- INFORMATION SUPPLIED
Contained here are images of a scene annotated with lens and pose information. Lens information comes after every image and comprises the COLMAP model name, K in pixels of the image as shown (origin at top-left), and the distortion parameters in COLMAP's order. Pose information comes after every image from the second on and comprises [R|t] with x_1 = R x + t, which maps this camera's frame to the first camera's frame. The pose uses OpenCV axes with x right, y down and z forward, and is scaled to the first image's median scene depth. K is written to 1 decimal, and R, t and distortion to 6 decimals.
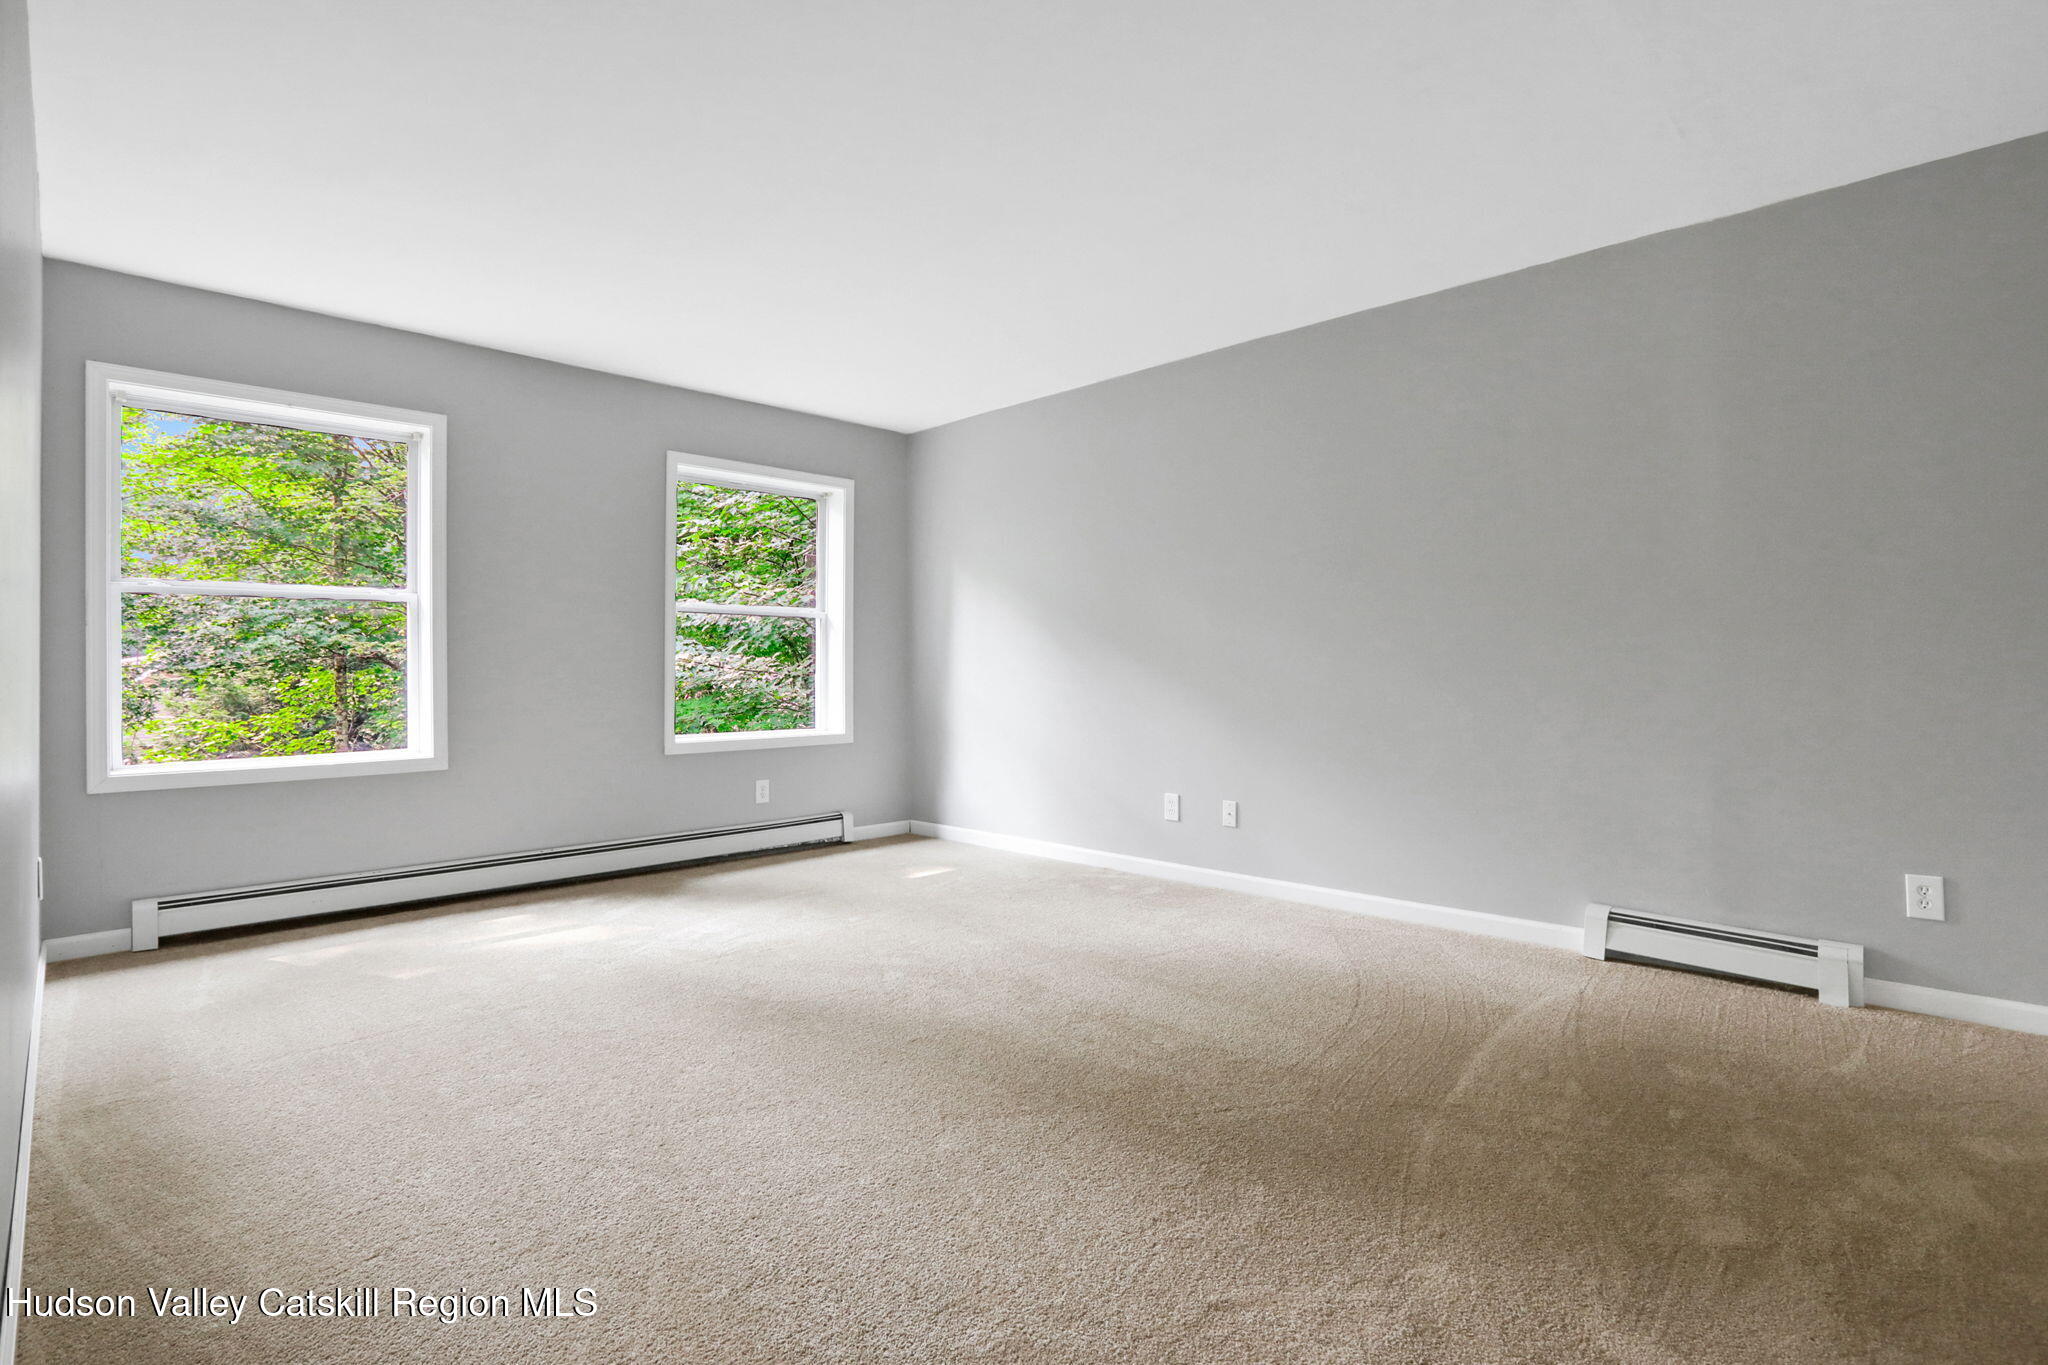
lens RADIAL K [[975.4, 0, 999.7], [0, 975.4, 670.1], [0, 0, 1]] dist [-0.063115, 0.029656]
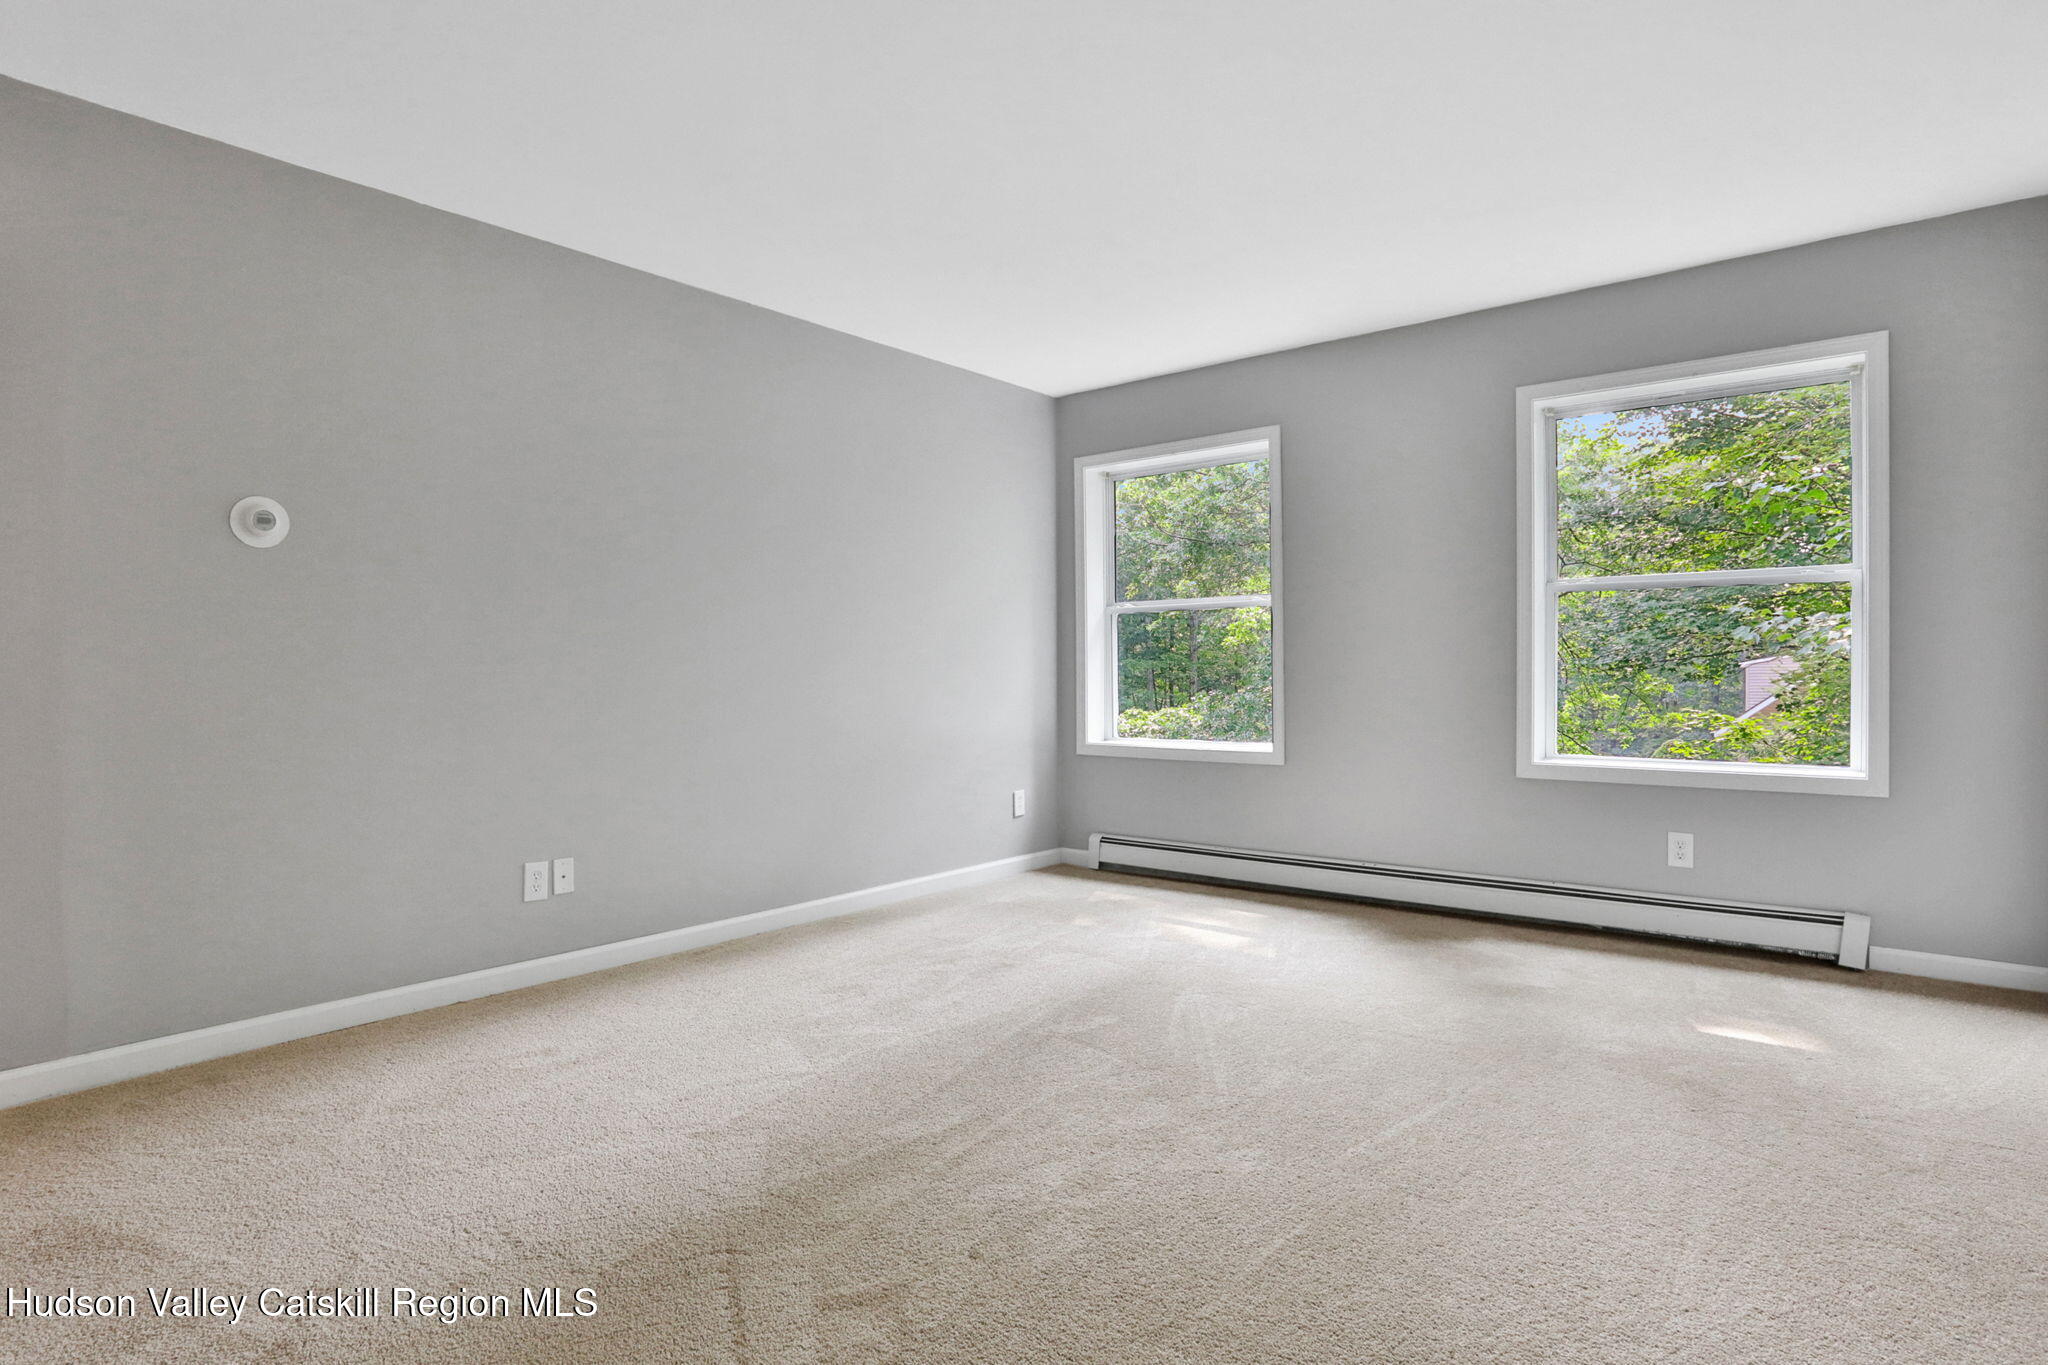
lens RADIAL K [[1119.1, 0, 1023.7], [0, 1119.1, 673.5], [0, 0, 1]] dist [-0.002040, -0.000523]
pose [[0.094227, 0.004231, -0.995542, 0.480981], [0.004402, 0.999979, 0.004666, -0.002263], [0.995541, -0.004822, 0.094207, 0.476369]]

- ASSIGNMENT
Restate the material above word for word, dropping the pictures.

- TASK RESULT
Contained here are images of a scene annotated with lens and pose information. Lens information comes after every image and comprises the COLMAP model name, K in pixels of the image as shown (origin at top-left), and the distortion parameters in COLMAP's order. Pose information comes after every image from the second on and comprises [R|t] with x_1 = R x + t, which maps this camera's frame to the first camera's frame. The pose uses OpenCV axes with x right, y down and z forward, and is scaled to the first image's median scene depth. K is written to 1 decimal, and R, t and distortion to 6 decimals.
lens RADIAL K [[975.4, 0, 999.7], [0, 975.4, 670.1], [0, 0, 1]] dist [-0.063115, 0.029656]
lens RADIAL K [[1119.1, 0, 1023.7], [0, 1119.1, 673.5], [0, 0, 1]] dist [-0.002040, -0.000523]
pose [[0.094227, 0.004231, -0.995542, 0.480981], [0.004402, 0.999979, 0.004666, -0.002263], [0.995541, -0.004822, 0.094207, 0.476369]]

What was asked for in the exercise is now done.